### REQUIRED ACTION
Reproduce every one of the records below character for character, keeping all markup, spacing, and line breaks unchanged.

### SOURCE DATA
....................

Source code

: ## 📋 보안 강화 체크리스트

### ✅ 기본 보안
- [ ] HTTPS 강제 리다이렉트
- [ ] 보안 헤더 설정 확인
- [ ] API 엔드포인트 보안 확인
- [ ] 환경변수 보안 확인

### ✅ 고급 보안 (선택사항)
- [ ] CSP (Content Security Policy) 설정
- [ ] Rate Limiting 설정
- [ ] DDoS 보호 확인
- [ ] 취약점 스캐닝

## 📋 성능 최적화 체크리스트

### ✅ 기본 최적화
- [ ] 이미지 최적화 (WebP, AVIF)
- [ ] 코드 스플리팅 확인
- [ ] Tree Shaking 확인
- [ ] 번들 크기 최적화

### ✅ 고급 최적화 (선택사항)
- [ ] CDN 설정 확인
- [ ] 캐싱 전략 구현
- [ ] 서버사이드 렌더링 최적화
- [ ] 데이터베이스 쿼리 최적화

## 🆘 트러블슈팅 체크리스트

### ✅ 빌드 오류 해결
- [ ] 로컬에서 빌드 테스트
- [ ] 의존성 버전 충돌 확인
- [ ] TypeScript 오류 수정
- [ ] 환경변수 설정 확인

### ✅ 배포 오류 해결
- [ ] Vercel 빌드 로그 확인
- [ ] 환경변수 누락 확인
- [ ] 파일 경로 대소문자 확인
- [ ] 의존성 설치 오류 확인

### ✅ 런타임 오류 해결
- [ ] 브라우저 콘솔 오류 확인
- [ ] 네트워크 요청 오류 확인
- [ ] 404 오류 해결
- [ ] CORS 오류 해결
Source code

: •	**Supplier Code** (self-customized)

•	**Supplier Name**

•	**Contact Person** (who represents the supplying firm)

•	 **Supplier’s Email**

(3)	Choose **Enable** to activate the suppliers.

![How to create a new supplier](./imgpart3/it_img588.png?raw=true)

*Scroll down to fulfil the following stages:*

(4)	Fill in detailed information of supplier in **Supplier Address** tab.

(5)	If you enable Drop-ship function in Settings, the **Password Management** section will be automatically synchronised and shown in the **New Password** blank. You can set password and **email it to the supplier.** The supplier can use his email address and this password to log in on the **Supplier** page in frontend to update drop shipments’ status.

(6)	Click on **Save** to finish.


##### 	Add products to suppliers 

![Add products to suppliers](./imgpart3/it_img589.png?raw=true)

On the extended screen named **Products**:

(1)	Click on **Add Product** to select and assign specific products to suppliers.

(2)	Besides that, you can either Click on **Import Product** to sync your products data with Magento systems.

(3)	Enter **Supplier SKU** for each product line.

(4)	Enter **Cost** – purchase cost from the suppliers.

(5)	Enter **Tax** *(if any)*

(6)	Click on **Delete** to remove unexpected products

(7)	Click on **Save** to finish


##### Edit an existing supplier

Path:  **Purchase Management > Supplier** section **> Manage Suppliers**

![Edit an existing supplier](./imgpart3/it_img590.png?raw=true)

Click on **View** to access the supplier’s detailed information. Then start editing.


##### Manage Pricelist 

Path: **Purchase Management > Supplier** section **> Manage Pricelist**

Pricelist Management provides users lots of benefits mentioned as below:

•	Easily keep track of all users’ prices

....................

### RESULT OF THIS TASK
Source code

: ## 📋 보안 강화 체크리스트

### ✅ 기본 보안
- [ ] HTTPS 강제 리다이렉트
- [ ] 보안 헤더 설정 확인
- [ ] API 엔드포인트 보안 확인
- [ ] 환경변수 보안 확인

### ✅ 고급 보안 (선택사항)
- [ ] CSP (Content Security Policy) 설정
- [ ] Rate Limiting 설정
- [ ] DDoS 보호 확인
- [ ] 취약점 스캐닝

## 📋 성능 최적화 체크리스트

### ✅ 기본 최적화
- [ ] 이미지 최적화 (WebP, AVIF)
- [ ] 코드 스플리팅 확인
- [ ] Tree Shaking 확인
- [ ] 번들 크기 최적화

### ✅ 고급 최적화 (선택사항)
- [ ] CDN 설정 확인
- [ ] 캐싱 전략 구현
- [ ] 서버사이드 렌더링 최적화
- [ ] 데이터베이스 쿼리 최적화

## 🆘 트러블슈팅 체크리스트

### ✅ 빌드 오류 해결
- [ ] 로컬에서 빌드 테스트
- [ ] 의존성 버전 충돌 확인
- [ ] TypeScript 오류 수정
- [ ] 환경변수 설정 확인

### ✅ 배포 오류 해결
- [ ] Vercel 빌드 로그 확인
- [ ] 환경변수 누락 확인
- [ ] 파일 경로 대소문자 확인
- [ ] 의존성 설치 오류 확인

### ✅ 런타임 오류 해결
- [ ] 브라우저 콘솔 오류 확인
- [ ] 네트워크 요청 오류 확인
- [ ] 404 오류 해결
- [ ] CORS 오류 해결
Source code

: •	**Supplier Code** (self-customized)

•	**Supplier Name**

•	**Contact Person** (who represents the supplying firm)

•	 **Supplier’s Email**

(3)	Choose **Enable** to activate the suppliers.

![How to create a new supplier](./imgpart3/it_img588.png?raw=true)

*Scroll down to fulfil the following stages:*

(4)	Fill in detailed information of supplier in **Supplier Address** tab.

(5)	If you enable Drop-ship function in Settings, the **Password Management** section will be automatically synchronised and shown in the **New Password** blank. You can set password and **email it to the supplier.** The supplier can use his email address and this password to log in on the **Supplier** page in frontend to update drop shipments’ status.

(6)	Click on **Save** to finish.


##### 	Add products to suppliers 

![Add products to suppliers](./imgpart3/it_img589.png?raw=true)

On the extended screen named **Products**:

(1)	Click on **Add Product** to select and assign specific products to suppliers.

(2)	Besides that, you can either Click on **Import Product** to sync your products data with Magento systems.

(3)	Enter **Supplier SKU** for each product line.

(4)	Enter **Cost** – purchase cost from the suppliers.

(5)	Enter **Tax** *(if any)*

(6)	Click on **Delete** to remove unexpected products

(7)	Click on **Save** to finish


##### Edit an existing supplier

Path:  **Purchase Management > Supplier** section **> Manage Suppliers**

![Edit an existing supplier](./imgpart3/it_img590.png?raw=true)

Click on **View** to access the supplier’s detailed information. Then start editing.


##### Manage Pricelist 

Path: **Purchase Management > Supplier** section **> Manage Pricelist**

Pricelist Management provides users lots of benefits mentioned as below:

•	Easily keep track of all users’ prices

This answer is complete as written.